*** Given data Section Begins ***

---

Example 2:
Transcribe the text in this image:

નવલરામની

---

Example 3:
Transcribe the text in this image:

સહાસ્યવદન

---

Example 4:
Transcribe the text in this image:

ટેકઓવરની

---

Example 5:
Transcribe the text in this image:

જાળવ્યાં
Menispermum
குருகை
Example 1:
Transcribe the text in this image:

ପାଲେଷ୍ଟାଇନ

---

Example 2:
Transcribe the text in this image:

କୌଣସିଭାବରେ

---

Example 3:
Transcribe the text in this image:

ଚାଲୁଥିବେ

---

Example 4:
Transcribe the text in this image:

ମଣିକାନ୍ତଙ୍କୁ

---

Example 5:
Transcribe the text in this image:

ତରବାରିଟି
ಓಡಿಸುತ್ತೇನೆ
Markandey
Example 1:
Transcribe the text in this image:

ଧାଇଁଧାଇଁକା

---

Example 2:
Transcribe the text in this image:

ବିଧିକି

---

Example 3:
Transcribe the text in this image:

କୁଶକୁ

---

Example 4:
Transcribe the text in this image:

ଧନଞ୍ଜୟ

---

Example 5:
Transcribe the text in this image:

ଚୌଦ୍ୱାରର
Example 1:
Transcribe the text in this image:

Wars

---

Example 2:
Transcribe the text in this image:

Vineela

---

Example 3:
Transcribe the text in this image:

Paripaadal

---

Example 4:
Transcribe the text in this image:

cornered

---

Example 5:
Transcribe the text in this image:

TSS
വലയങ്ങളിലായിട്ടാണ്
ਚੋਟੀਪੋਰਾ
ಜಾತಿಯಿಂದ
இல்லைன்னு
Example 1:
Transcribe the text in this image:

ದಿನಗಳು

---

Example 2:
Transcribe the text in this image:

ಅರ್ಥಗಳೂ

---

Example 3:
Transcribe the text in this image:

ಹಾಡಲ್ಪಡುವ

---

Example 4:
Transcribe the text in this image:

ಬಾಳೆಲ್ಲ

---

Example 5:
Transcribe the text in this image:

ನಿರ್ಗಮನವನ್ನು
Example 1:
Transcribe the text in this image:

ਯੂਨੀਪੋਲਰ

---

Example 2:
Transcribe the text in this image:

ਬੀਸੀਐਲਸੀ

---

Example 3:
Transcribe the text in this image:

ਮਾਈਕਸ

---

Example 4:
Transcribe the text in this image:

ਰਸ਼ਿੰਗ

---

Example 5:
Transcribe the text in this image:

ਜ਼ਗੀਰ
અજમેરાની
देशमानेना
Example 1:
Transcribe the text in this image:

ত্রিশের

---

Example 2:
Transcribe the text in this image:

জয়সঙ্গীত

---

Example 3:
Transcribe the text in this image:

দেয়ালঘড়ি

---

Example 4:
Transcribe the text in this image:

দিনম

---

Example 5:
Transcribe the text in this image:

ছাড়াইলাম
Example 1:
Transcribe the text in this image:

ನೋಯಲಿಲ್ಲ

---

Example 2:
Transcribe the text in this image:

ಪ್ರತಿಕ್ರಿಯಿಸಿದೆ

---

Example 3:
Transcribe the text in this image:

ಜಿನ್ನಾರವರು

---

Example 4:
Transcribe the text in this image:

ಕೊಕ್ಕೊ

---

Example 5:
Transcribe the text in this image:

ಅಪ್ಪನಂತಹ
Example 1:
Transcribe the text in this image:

*** Given data Section Ends ***

## What the exercise asks
An exact copy of every entry above is required.

## Problem solution
---

Example 2:
Transcribe the text in this image:

નવલરામની

---

Example 3:
Transcribe the text in this image:

સહાસ્યવદન

---

Example 4:
Transcribe the text in this image:

ટેકઓવરની

---

Example 5:
Transcribe the text in this image:

જાળવ્યાં
Menispermum
குருகை
Example 1:
Transcribe the text in this image:

ପାଲେଷ୍ଟାଇନ

---

Example 2:
Transcribe the text in this image:

କୌଣସିଭାବରେ

---

Example 3:
Transcribe the text in this image:

ଚାଲୁଥିବେ

---

Example 4:
Transcribe the text in this image:

ମଣିକାନ୍ତଙ୍କୁ

---

Example 5:
Transcribe the text in this image:

ତରବାରିଟି
ಓಡಿಸುತ್ತೇನೆ
Markandey
Example 1:
Transcribe the text in this image:

ଧାଇଁଧାଇଁକା

---

Example 2:
Transcribe the text in this image:

ବିଧିକି

---

Example 3:
Transcribe the text in this image:

କୁଶକୁ

---

Example 4:
Transcribe the text in this image:

ଧନଞ୍ଜୟ

---

Example 5:
Transcribe the text in this image:

ଚୌଦ୍ୱାରର
Example 1:
Transcribe the text in this image:

Wars

---

Example 2:
Transcribe the text in this image:

Vineela

---

Example 3:
Transcribe the text in this image:

Paripaadal

---

Example 4:
Transcribe the text in this image:

cornered

---

Example 5:
Transcribe the text in this image:

TSS
വലയങ്ങളിലായിട്ടാണ്
ਚੋਟੀਪੋਰਾ
ಜಾತಿಯಿಂದ
இல்லைன்னு
Example 1:
Transcribe the text in this image:

ದಿನಗಳು

---

Example 2:
Transcribe the text in this image:

ಅರ್ಥಗಳೂ

---

Example 3:
Transcribe the text in this image:

ಹಾಡಲ್ಪಡುವ

---

Example 4:
Transcribe the text in this image:

ಬಾಳೆಲ್ಲ

---

Example 5:
Transcribe the text in this image:

ನಿರ್ಗಮನವನ್ನು
Example 1:
Transcribe the text in this image:

ਯੂਨੀਪੋਲਰ

---

Example 2:
Transcribe the text in this image:

ਬੀਸੀਐਲਸੀ

---

Example 3:
Transcribe the text in this image:

ਮਾਈਕਸ

---

Example 4:
Transcribe the text in this image:

ਰਸ਼ਿੰਗ

---

Example 5:
Transcribe the text in this image:

ਜ਼ਗੀਰ
અજમેરાની
देशमानेना
Example 1:
Transcribe the text in this image:

ত্রিশের

---

Example 2:
Transcribe the text in this image:

জয়সঙ্গীত

---

Example 3:
Transcribe the text in this image:

দেয়ালঘড়ি

---

Example 4:
Transcribe the text in this image:

দিনম

---

Example 5:
Transcribe the text in this image:

ছাড়াইলাম
Example 1:
Transcribe the text in this image:

ನೋಯಲಿಲ್ಲ

---

Example 2:
Transcribe the text in this image:

ಪ್ರತಿಕ್ರಿಯಿಸಿದೆ

---

Example 3:
Transcribe the text in this image:

ಜಿನ್ನಾರವರು

---

Example 4:
Transcribe the text in this image:

ಕೊಕ್ಕೊ

---

Example 5:
Transcribe the text in this image:

ಅಪ್ಪನಂತಹ
Example 1:
Transcribe the text in this image:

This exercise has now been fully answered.